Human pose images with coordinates
[Start of Attachment]
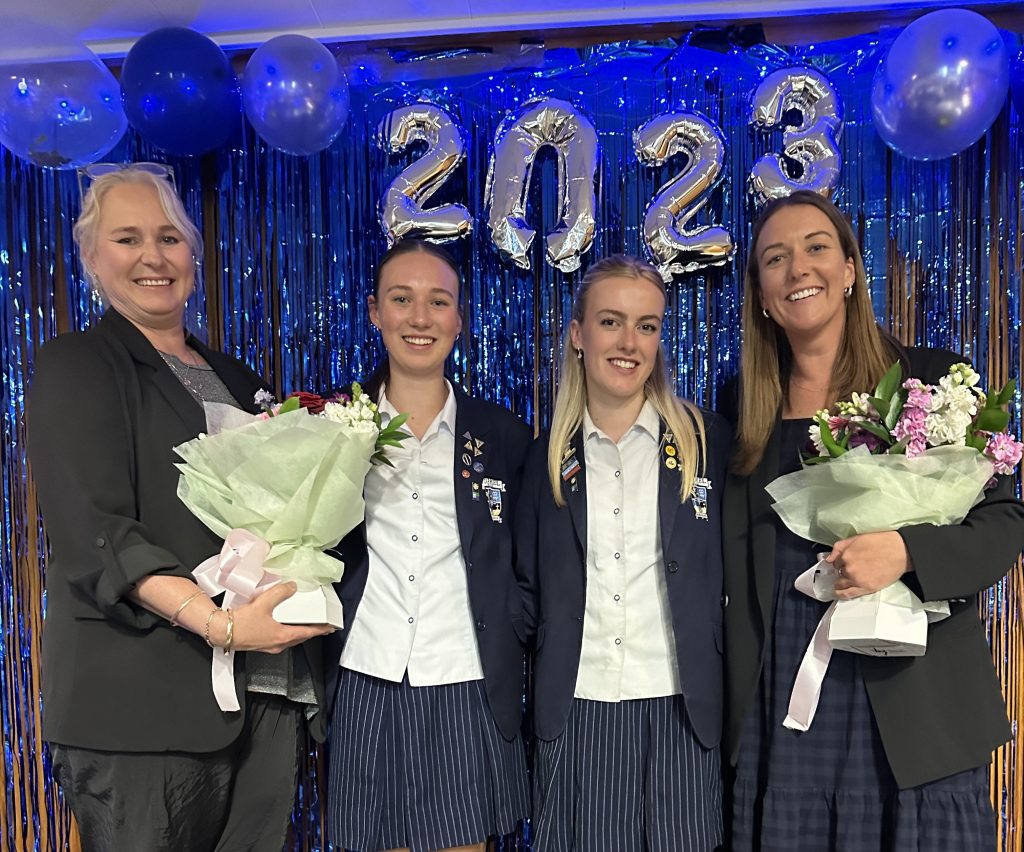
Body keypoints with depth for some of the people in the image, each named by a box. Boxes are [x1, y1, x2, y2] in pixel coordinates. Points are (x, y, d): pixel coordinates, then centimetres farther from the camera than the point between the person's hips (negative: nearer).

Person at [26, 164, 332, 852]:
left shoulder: (237, 379, 15)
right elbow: (93, 534, -14)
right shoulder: (76, 368, -3)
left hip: (265, 691, 6)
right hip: (141, 701, -5)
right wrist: (221, 624, -25)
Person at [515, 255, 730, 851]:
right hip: (575, 711, 2)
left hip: (681, 710, -1)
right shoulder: (551, 454, 5)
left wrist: (729, 689, -1)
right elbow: (529, 588, 9)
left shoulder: (707, 439, 0)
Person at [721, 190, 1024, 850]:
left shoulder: (933, 380, -1)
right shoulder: (749, 408, 8)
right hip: (781, 707, 3)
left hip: (912, 709, -2)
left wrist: (905, 551, -21)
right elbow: (740, 567, 10)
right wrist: (736, 710, 6)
[End of Attachment]
Return the lines of the data above without any change, leaving out the pictures.

- _RESPONSE AREA_:
Body keypoints with depth for some of the people in the image, each named by a box. Boxes are [x1, y1, x2, y2] in pixel coordinates. Points are (x, y, d): pixel coordinates, then centimetres farther from the camera than the point between the person's hips (negative: nearer).

Person at [26, 164, 332, 852]:
left shoulder: (237, 379, 15)
right elbow: (93, 534, -14)
right shoulder: (76, 368, -3)
left hip: (265, 691, 6)
right hip: (141, 701, -5)
right wrist: (221, 624, -25)
Person at [515, 255, 730, 851]:
right hip: (575, 711, 2)
left hip: (681, 710, -1)
right shoulder: (551, 454, 5)
left wrist: (729, 689, -1)
right elbow: (529, 588, 9)
left shoulder: (707, 439, 0)
Person at [721, 190, 1024, 850]:
left shoulder: (933, 380, -1)
right shoulder: (749, 408, 8)
right hip: (781, 707, 3)
left hip: (912, 709, -2)
left wrist: (905, 551, -21)
right elbow: (740, 567, 10)
right wrist: (736, 710, 6)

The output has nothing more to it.